◆ Exercise details
Nothing in the records may be dropped. Retype them all exactly.

◆ Records to process
________________________

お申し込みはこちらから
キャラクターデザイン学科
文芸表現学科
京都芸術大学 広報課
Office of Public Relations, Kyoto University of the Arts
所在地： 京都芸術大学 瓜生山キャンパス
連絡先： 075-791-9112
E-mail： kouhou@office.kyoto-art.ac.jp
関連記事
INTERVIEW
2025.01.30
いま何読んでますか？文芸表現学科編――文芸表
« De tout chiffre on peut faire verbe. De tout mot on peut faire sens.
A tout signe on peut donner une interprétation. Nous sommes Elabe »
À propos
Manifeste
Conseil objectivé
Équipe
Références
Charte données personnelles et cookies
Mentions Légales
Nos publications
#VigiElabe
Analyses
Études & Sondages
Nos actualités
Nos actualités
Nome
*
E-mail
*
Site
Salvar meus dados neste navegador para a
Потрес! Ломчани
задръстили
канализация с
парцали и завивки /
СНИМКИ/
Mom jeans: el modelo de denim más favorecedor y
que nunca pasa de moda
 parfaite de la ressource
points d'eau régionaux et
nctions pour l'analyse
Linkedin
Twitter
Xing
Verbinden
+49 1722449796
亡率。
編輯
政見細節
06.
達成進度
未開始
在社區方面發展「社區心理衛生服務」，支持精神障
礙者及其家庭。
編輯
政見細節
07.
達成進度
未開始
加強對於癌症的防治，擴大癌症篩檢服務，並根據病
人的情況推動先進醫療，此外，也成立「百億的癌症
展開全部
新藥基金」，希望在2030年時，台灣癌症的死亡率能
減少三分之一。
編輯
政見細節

________________________

◆ Task result
お申し込みはこちらから
キャラクターデザイン学科
文芸表現学科
京都芸術大学 広報課
Office of Public Relations, Kyoto University of the Arts
所在地： 京都芸術大学 瓜生山キャンパス
連絡先： 075-791-9112
E-mail： kouhou@office.kyoto-art.ac.jp
関連記事
INTERVIEW
2025.01.30
いま何読んでますか？文芸表現学科編――文芸表
« De tout chiffre on peut faire verbe. De tout mot on peut faire sens.
A tout signe on peut donner une interprétation. Nous sommes Elabe »
À propos
Manifeste
Conseil objectivé
Équipe
Références
Charte données personnelles et cookies
Mentions Légales
Nos publications
#VigiElabe
Analyses
Études & Sondages
Nos actualités
Nos actualités
Nome
*
E-mail
*
Site
Salvar meus dados neste navegador para a
Потрес! Ломчани
задръстили
канализация с
парцали и завивки /
СНИМКИ/
Mom jeans: el modelo de denim más favorecedor y
que nunca pasa de moda
 parfaite de la ressource
points d'eau régionaux et
nctions pour l'analyse
Linkedin
Twitter
Xing
Verbinden
+49 1722449796
亡率。
編輯
政見細節
06.
達成進度
未開始
在社區方面發展「社區心理衛生服務」，支持精神障
礙者及其家庭。
編輯
政見細節
07.
達成進度
未開始
加強對於癌症的防治，擴大癌症篩檢服務，並根據病
人的情況推動先進醫療，此外，也成立「百億的癌症
展開全部
新藥基金」，希望在2030年時，台灣癌症的死亡率能
減少三分之一。
編輯
政見細節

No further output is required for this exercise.